Step 4. Controllers Create Helper Pods

  • The controllers watch the CR and create Just-In-Time (transient) chaos helper pods (if required) on the same node as the target application container.
  • For chaos faults such as pod-level CPU/memory stress, and network disruptions, helper pods are created. However, for faults that rely on kube-api operations (such as pod-delete and pod-autoscaler), helper pods are not created.

Step 5. Inject Fault into Application

  • The helper pod runs in the same namespace as the target application and executes the chaos process (for example, increases CPU usage). Here, the Security Context Constraints (like RUNASANY, PRIVILEGED, NET_ADMIN, SYS_ADMIN, ALLOW_HOSTPATH_MOUNT, and HOST_PID, ) are mapped with the chaos Service Account.

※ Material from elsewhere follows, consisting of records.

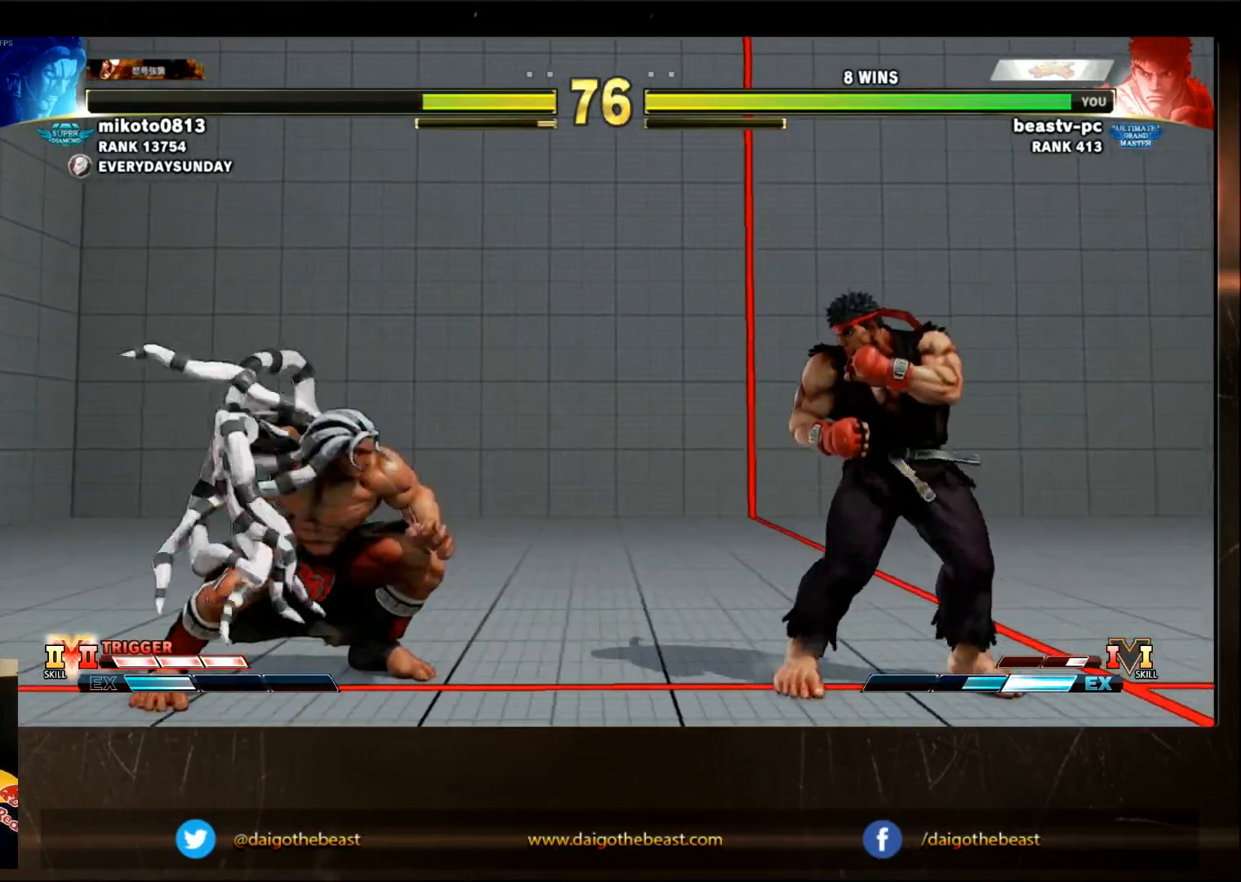
Gameplay with a controller (arcade stick); each line is a JSON object with the inputs held at the frame after it. "events" lists button and stick changes between this image and that frame as [ms after this image, input, new state], when the widget could be followed in between. Not read: L3 R3.
{"buttons": [], "left_stick": "center"}
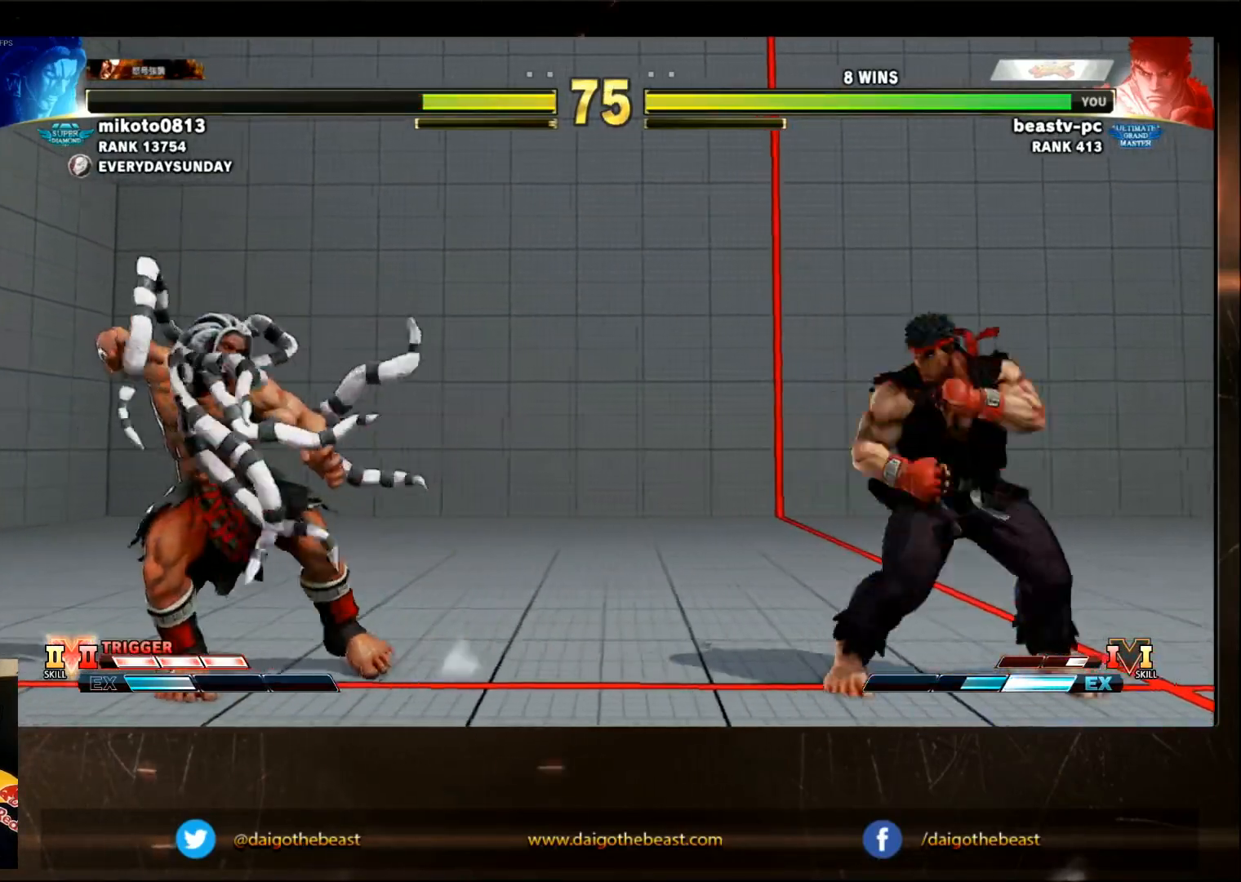
{"buttons": [], "left_stick": "left", "events": [[483, "left_stick", "left"]]}
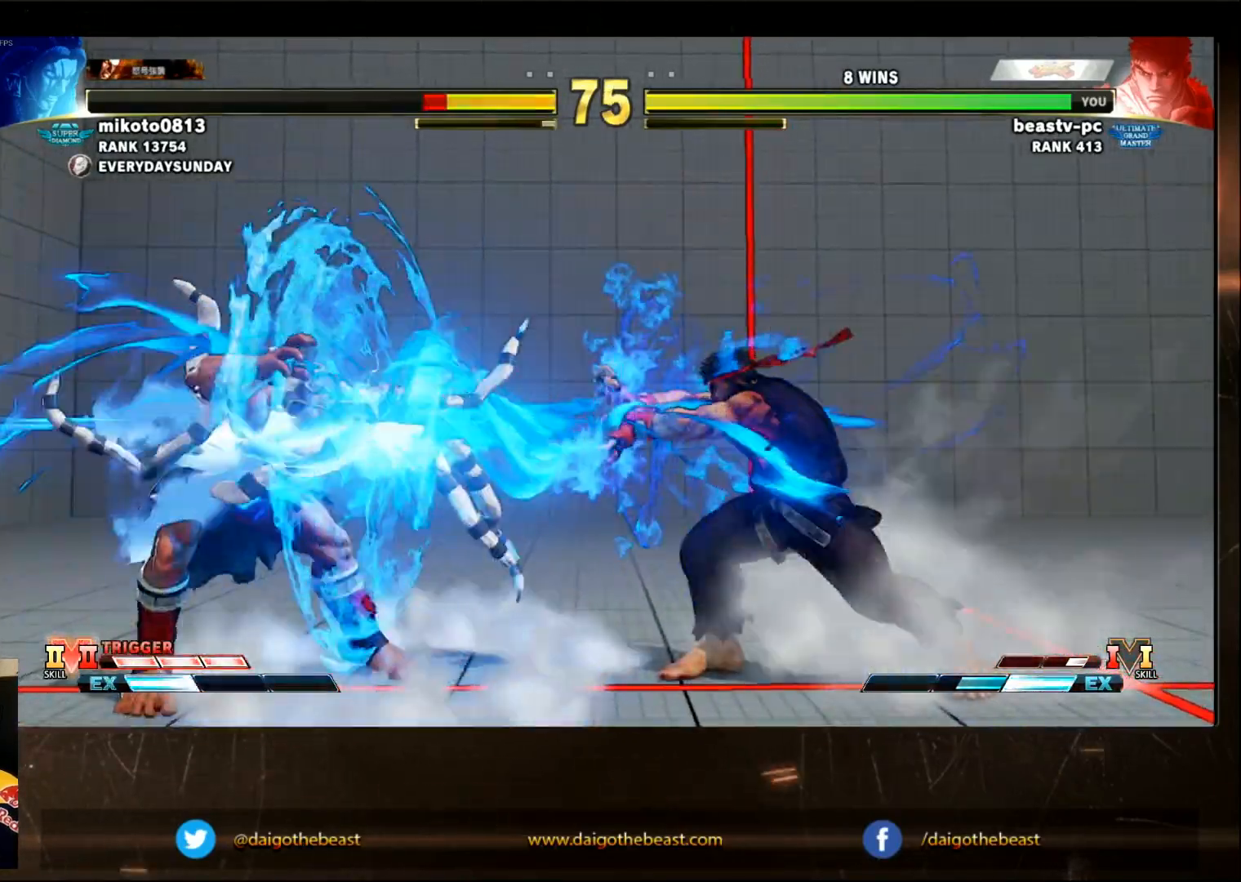
{"buttons": [], "left_stick": "center", "events": [[83, "SQUARE", "down"], [83, "left_stick", "center"], [150, "SQUARE", "up"], [233, "left_stick", "left"], [500, "left_stick", "center"]]}
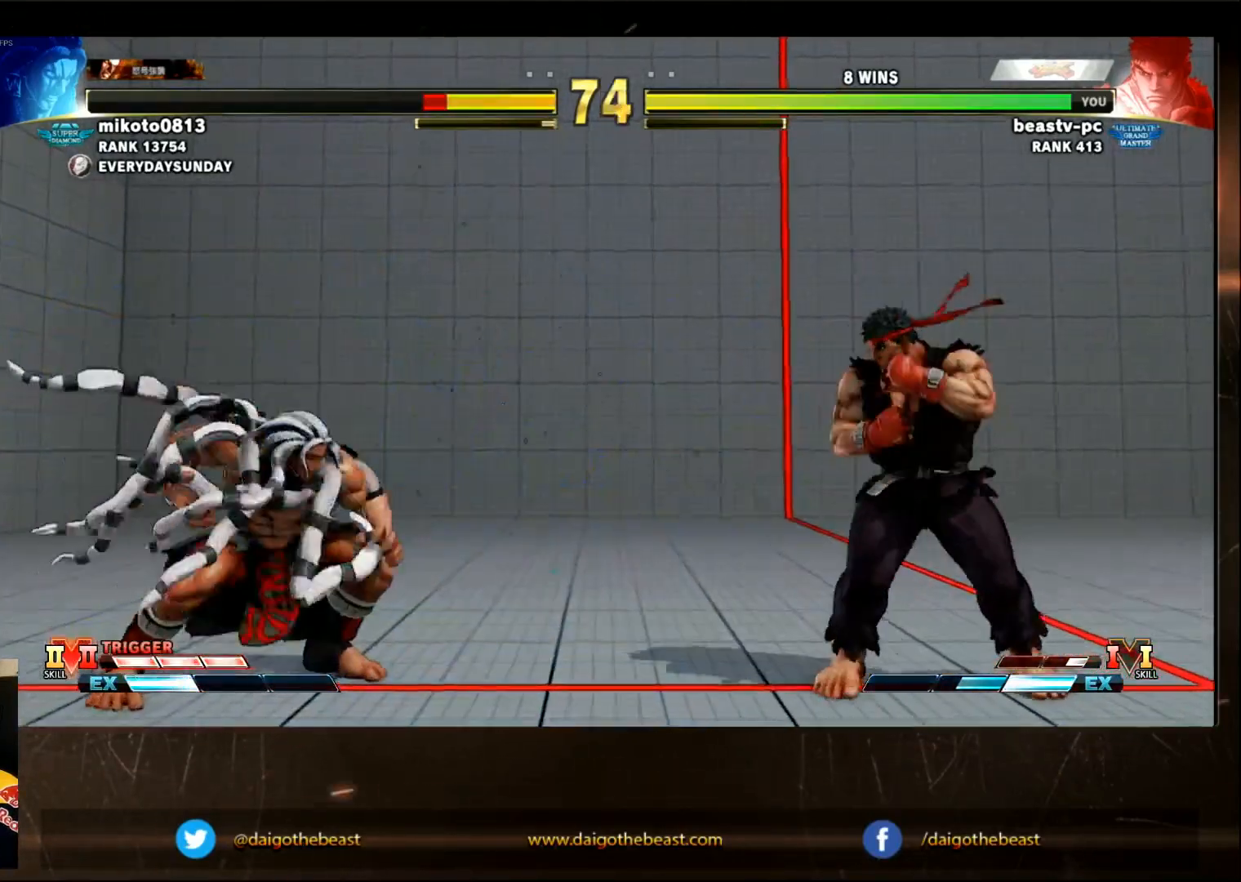
{"buttons": [], "left_stick": "center"}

Step 6. Target Application Experiences Chaos Impact

The target application container (inside the pod) is affected by the chaos fault. The impact is contained within the target pod’s namespace, ensuring:

  • Other pods on the node remain unaffected.
  • Node-level services remain operational.

In faults that don't use helper pods, chaos is usually reverted/removed automatically.

In faults where helper pods are created, these pods are removed once the chaos duration is complete. By the end of this process, the subscriber sends back the results of the chaos experiment to the control plane and continues to poll for new experiment tasks.